As for show prep, I usually phone in an entry, then spend the day before the show actually looking at the mice to see if I can fill it! I then chuck some mice in maxeys after the briefest inspection. This is NOT a method I would suggest others use. Chaos theory in action.


----------



## WillowDragon (Jan 7, 2009)

My show prep was always pick EXACTLY which mice I was going to take because they were my best and gorgeous and lovely, phone up to enter, then on the morning of the show, scrabble around desperately trying to find other mice to fill my entries because all the ones i picked have start to molt, or don't look 'right' anymore, or have a hole in thier ear that wasnt there the day before...etc etc... LOL

My best result was a Best u8 satin, with a boy I had arranged to give away! lol The person who wanted him was showing too though, so it wasnt so bad for them to wait until the show was done!

P.S You're not by any chance in the cavy fancy are you Tinkers? I am just not starting to get in stock I hope to breed to show one day... and the prep you have to do for Pigs!! WOW! :shock:


----------



## nuedaimice (May 26, 2010)

Bad dreams before shows! I had a nightmare one time that I went to a rodent event and the people there said if I wanted to fit in, then I had to eat a rat. I did, and then everyone was mad at me for eating it!

Nice to know I'm not the only one who has bad dreams about shows and rodent-related events!


----------



## The Village Mousery (Aug 1, 2010)

I had a dream last night that because i was to busy chatting to Gary B i forgot to put my mice on the table. I only noticed after 2 pm in the afternoon was aweful... I blame you gary!!!

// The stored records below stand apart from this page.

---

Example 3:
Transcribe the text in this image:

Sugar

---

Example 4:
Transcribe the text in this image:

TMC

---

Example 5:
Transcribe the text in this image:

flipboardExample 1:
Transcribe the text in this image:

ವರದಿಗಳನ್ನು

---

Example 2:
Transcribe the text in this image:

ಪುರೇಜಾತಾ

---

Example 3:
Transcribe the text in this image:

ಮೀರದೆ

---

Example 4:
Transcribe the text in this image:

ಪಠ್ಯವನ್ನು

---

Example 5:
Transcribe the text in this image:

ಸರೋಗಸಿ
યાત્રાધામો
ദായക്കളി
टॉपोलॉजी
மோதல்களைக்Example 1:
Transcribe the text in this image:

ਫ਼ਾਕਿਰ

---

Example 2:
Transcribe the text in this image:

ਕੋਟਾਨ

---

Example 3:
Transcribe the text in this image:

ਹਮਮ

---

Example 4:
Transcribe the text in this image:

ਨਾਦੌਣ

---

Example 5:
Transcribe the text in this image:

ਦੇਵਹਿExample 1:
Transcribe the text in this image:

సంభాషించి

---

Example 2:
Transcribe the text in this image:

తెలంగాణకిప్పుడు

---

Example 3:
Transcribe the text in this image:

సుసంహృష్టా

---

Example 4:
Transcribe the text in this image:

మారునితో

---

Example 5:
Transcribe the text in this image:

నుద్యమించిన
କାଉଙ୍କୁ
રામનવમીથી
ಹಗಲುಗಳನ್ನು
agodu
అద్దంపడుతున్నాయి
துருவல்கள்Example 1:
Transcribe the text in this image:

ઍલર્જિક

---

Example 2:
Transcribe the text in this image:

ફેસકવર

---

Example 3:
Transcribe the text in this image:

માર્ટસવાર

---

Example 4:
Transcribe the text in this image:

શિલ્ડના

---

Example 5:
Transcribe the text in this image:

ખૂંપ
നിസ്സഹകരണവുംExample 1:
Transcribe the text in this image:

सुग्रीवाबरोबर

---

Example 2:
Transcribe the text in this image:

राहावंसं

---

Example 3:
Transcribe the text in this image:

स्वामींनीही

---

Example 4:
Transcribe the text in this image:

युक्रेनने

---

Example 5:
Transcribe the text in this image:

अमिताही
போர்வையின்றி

On topic though on the monday before the show i have a look at the showable mice and choose the ones i'm entering and call them in... about 10 days before show day i start giving alittle oil.. and the week of the show i change the bedding 3 times in the box's the mice for show are in.


----------



## Seawatch Stud (Feb 8, 2009)

If you have a dream that features Bayldon, it must be, by definition, a nightmare!! :lol:


----------



## Tinkers Mousery (Feb 20, 2011)

as it happens i do like caveys lol. but i dont show just keep for pets lol


----------